The most brazen of Srinivasan's statements on Sunday was the appointment of a three-member commission to probe the charges against Meiyappan - no matter how hard the Srinivasan-headed India Cements Ltd tries to cover it up - the team principal and owner of Chennai Super Kings. This commission, as Srinivasan revealed, will have one non-official BCCI in it. Then he went on to name a five-member panel from which two would join the panel to investigate Meiyappan.
Again, it was a shot in Srinivasan's own foot. Two of the five that Srinivasan adhered to sat next to him - the honorary secretary Sanjay Jagdale and treasurer Ajay Shirke. The other three were BCCI vice-president Arun Jaitley, the IPL chairman Rajiv Shukla and Ravi Shastri, a contracted BCCI commentator. All three are members of the IPL governing council. Where the tournament that this very group of men governs needs to investigated, here was Srinivasan appointing them as the investigators. Conflict of interest? Judge for yourself.
Being BCCI president and managing director of CSK owners India Cements, how can Srinivasan assure that a BCCI-directed committee will conduct a fair investigation into the activities of his kin who happens to run the IPL's biggest and most successful franchise owned by a company he is head of? Will the commission be able to directly question Srinivasan over Gurunath's involvement with CSK? These are two huge questions hanging over the BCCI following Sunday's press conference.

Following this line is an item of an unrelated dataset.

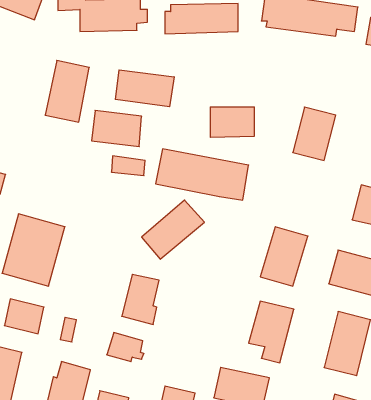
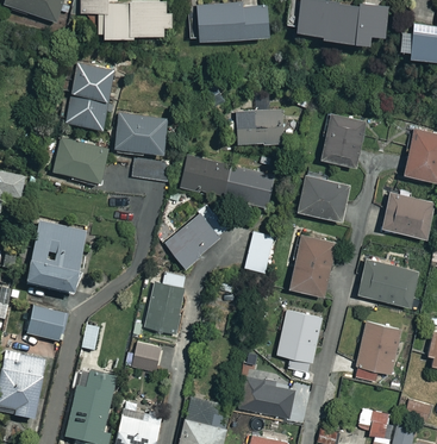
building: [115,70,174,107] -> none
building: none -> [56,139,108,180]
building: none -> [298,175,349,220]
building: none -> [245,232,276,273]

What Srinivasan should have said was that the BCCI was setting up an independent commission made up of non-BCCI personnel, not earning money off its coffers. That would have been the most credible statement he could have made. Instead, true to BCCI diktat and history, Srinivasan made an audacious statement that lacks credibility. The very credibility that the BCCI and the IPL needs to protect and restore in times of extreme distress and with allegations of illegal activities threatening to hurt Indian cricket.
The second most banal statement that Srinivasan made on Sunday was in regard to Meiyappan's role with CSK. Incredulously, Srinivasan looked the cameras in the eye and termed his son-in-law as being 'enthusiastic' about cricket. Sorry, what?
Meiyappan was a very public figure in CSK's functioning. He attended auctions, he bid for players, he spoke on record of his role as owner and he was at the matches. His Twitter ID had him designated as the team principal for CSK, he has been recorded on camera talking about managing the franchise, he has an access card confirming him as a team owner. If that amounts to being merely a cricket enthusiast, then any lingering thoughts about Srinivasan emerging unscathed from this mess can be doused.
And now to Srinivasan's third stunning claim. In the closest he came to displaying emotion while reading out his statement, Srinivasan addressed the issue of the media commenting on Clause 11.3 of the BCCI-IPL franchise agreement and whether Meiyappan was a CSK owner by stating that it was up to the inquiry commission to determine that. Are we supposed to believe that Srinivasan does not who owns CSK?
What Sunday's press conference did convince those who watched it was that the actions taken against Gurunath were to cover up Srinivasan. That one irritant light-bulb in a Kolkata conference hall may have been switched off with ease to suit Srinivasan's liking, but the glare that he's trying to shield himself from in the real world won't be so simple to shut off.